▶ [Exercise goal]:
Please give back, exactly as written, only the line containing "Par Sylvio Morin, Chef des" and every line after it until the data below ends.

▶ [Records to process]:
---

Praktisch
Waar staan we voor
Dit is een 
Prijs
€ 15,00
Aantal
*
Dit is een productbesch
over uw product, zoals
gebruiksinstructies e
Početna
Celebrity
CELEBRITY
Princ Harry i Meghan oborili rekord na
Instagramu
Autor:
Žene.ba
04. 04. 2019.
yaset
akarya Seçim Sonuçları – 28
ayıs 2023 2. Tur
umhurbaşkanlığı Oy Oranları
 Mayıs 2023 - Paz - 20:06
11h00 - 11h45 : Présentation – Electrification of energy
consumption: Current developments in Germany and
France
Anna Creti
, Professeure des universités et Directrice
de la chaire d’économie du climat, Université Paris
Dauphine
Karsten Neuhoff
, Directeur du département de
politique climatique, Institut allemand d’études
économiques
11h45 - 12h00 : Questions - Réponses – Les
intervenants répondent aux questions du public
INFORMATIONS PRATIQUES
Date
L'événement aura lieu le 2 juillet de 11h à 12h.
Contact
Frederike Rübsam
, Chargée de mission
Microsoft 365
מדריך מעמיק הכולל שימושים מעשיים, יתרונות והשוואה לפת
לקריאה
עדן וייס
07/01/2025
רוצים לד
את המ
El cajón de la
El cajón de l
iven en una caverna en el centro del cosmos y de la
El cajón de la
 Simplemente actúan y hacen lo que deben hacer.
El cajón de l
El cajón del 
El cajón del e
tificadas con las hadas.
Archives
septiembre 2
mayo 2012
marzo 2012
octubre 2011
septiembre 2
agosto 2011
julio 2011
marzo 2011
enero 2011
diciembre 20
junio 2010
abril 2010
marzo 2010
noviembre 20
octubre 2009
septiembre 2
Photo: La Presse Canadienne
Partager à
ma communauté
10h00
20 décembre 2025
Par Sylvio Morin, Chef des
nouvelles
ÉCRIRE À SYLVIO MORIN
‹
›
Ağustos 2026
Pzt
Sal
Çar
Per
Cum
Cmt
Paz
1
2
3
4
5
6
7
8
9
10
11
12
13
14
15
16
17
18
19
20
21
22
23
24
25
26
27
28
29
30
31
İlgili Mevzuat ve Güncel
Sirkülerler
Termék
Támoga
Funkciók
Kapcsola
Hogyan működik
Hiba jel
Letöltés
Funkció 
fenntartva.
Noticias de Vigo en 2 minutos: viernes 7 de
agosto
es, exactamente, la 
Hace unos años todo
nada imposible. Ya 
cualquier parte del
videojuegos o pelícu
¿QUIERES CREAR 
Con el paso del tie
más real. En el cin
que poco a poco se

---

▶ [Solution to this problem]:
Par Sylvio Morin, Chef des
nouvelles
ÉCRIRE À SYLVIO MORIN
‹
›
Ağustos 2026
Pzt
Sal
Çar
Per
Cum
Cmt
Paz
1
2
3
4
5
6
7
8
9
10
11
12
13
14
15
16
17
18
19
20
21
22
23
24
25
26
27
28
29
30
31
İlgili Mevzuat ve Güncel
Sirkülerler
Termék
Támoga
Funkciók
Kapcsola
Hogyan működik
Hiba jel
Letöltés
Funkció 
fenntartva.
Noticias de Vigo en 2 minutos: viernes 7 de
agosto
es, exactamente, la 
Hace unos años todo
nada imposible. Ya 
cualquier parte del
videojuegos o pelícu
¿QUIERES CREAR 
Con el paso del tie
más real. En el cin
que poco a poco se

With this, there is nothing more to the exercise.